Dataset entries:
■ ■ ■

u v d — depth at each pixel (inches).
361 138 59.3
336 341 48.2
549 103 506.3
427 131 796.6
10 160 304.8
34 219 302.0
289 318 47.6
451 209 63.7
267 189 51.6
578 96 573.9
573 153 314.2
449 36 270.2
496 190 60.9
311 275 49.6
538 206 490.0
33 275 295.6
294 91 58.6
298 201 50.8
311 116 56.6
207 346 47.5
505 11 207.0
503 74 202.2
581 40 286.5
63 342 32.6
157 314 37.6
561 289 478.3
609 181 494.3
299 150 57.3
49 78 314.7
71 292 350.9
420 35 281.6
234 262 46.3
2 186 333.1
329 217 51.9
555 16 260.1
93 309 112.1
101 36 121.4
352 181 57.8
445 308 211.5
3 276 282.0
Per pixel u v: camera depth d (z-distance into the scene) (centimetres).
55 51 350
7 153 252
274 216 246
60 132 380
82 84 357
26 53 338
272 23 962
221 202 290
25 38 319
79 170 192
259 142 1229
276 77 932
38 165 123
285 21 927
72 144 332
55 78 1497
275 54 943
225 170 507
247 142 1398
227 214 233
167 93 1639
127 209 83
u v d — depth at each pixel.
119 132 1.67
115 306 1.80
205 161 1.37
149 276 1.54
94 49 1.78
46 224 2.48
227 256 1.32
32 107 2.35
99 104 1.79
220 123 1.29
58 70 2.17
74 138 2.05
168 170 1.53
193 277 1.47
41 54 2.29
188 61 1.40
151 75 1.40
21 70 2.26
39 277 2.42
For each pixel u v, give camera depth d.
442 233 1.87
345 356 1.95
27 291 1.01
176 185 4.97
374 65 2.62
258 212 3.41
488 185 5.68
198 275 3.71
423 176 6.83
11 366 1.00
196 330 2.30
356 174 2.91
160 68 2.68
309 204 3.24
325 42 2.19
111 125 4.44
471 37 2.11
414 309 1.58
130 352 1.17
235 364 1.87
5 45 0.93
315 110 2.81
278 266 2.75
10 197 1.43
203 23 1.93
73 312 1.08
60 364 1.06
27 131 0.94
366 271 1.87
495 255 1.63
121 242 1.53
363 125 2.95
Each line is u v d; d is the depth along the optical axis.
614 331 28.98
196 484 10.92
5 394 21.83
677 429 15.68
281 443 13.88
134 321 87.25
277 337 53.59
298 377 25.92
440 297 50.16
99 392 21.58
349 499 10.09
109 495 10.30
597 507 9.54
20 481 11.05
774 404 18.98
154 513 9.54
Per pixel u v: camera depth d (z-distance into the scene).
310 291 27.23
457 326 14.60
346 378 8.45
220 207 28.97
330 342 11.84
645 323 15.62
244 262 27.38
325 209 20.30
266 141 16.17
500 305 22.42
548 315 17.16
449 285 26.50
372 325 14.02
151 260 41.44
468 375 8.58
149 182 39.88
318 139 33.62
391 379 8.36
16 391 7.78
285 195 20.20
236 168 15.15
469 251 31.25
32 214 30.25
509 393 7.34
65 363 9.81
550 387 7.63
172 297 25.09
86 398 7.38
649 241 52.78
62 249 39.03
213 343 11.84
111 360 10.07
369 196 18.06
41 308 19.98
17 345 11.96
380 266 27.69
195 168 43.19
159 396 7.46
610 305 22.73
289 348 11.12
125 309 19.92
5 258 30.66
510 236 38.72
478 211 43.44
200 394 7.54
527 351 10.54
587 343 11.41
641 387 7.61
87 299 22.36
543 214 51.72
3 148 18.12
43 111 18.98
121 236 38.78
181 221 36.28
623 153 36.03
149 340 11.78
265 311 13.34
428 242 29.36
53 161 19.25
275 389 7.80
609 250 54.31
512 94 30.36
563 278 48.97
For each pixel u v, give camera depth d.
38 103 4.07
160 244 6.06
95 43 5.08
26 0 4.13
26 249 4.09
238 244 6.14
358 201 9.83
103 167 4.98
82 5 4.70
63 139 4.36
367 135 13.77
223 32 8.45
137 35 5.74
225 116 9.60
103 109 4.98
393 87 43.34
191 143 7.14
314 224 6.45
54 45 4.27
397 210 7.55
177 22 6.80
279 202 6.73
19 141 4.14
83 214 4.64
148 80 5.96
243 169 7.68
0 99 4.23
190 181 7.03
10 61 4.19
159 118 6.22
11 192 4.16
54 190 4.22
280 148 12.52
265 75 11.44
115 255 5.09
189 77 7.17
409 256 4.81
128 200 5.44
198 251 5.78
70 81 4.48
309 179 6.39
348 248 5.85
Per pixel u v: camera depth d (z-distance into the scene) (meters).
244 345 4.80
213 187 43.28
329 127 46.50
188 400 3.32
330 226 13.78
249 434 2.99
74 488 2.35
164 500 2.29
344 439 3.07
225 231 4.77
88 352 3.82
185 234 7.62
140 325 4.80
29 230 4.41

■ ■ ■

» Problem requirements: Only the lines above starting with the one with "227 214 233" and going through the one with "176 185 4.97" are to be copied, word for word and with both ends kept.

» Response to this task:
227 214 233
167 93 1639
127 209 83
u v d — depth at each pixel.
119 132 1.67
115 306 1.80
205 161 1.37
149 276 1.54
94 49 1.78
46 224 2.48
227 256 1.32
32 107 2.35
99 104 1.79
220 123 1.29
58 70 2.17
74 138 2.05
168 170 1.53
193 277 1.47
41 54 2.29
188 61 1.40
151 75 1.40
21 70 2.26
39 277 2.42
For each pixel u v, give camera depth d.
442 233 1.87
345 356 1.95
27 291 1.01
176 185 4.97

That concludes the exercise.